2. Bawa tim sparring dan latihan dengan pemain Jepang untuk persiapan

Tim bulu tangkis Indonesia menjalani pemusatan latihan (TC) di Jepang jelang Asian Games 2026 (dok.PP PBSI) Untuk menunjang kebutuhan latihan, PBSI tidak hanya membawa sejumlah sparring partner dari Jakarta. Tim Indonesia juga dijadwalkan melakukan latihan bersama atlet-atlet Jepang selama tiga hari pemusatan latihan di Tokyo.
"Kami membawa beberapa atlet untuk sparring partner ditambah akan ada latihan bareng bersama atlet-atlet Jepang di tiga hari pelaksanaan pemusatan latihan. Hal ini sangat positif sebagai bekal tambahan untuk melakoni laga di Asian Games nanti," ujar Eng Hian.

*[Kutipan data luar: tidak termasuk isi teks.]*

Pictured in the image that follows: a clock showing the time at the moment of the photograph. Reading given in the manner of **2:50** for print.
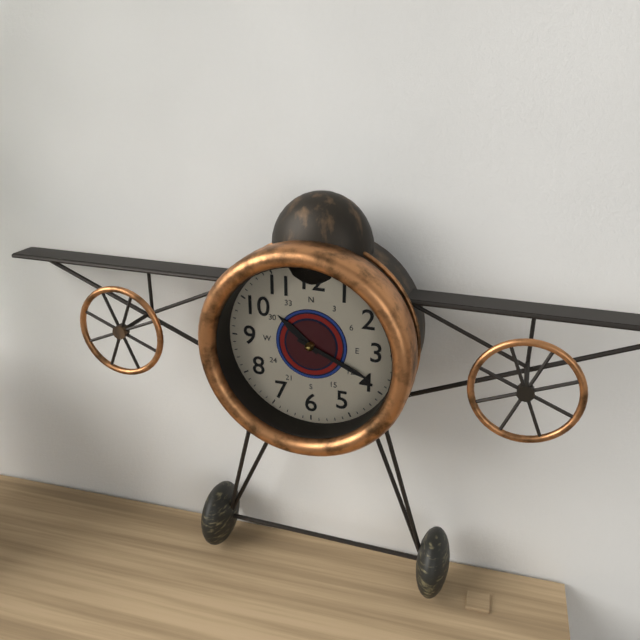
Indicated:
**10:19**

3. Tugas jaga fokus dan kekompakan

Tim bulu tangkis Indonesia menjalani pemusatan latihan (TC) di Jepang jelang Asian Games 2026 (dok.PP PBSI) Selain kesiapan teknis, kondisi pemain dan kekompakan tim menjadi perhatian utama menjelang Asian Games. Eng Hian meminta seluruh pemain menjalani setiap proses persiapan dengan fokus dan menjaga suasana tetap positif.
"Saya berharap semua pemain bisa menjalani seluruh proses dengan fokus, dalam suasana yang positif, dan dengan rasa percaya diri yang semakin kuat. Jaga kondisi, perkuat kekompakan dan siap memberikan kemampuan terbaik untuk Merah Putih," kata Eng Hian.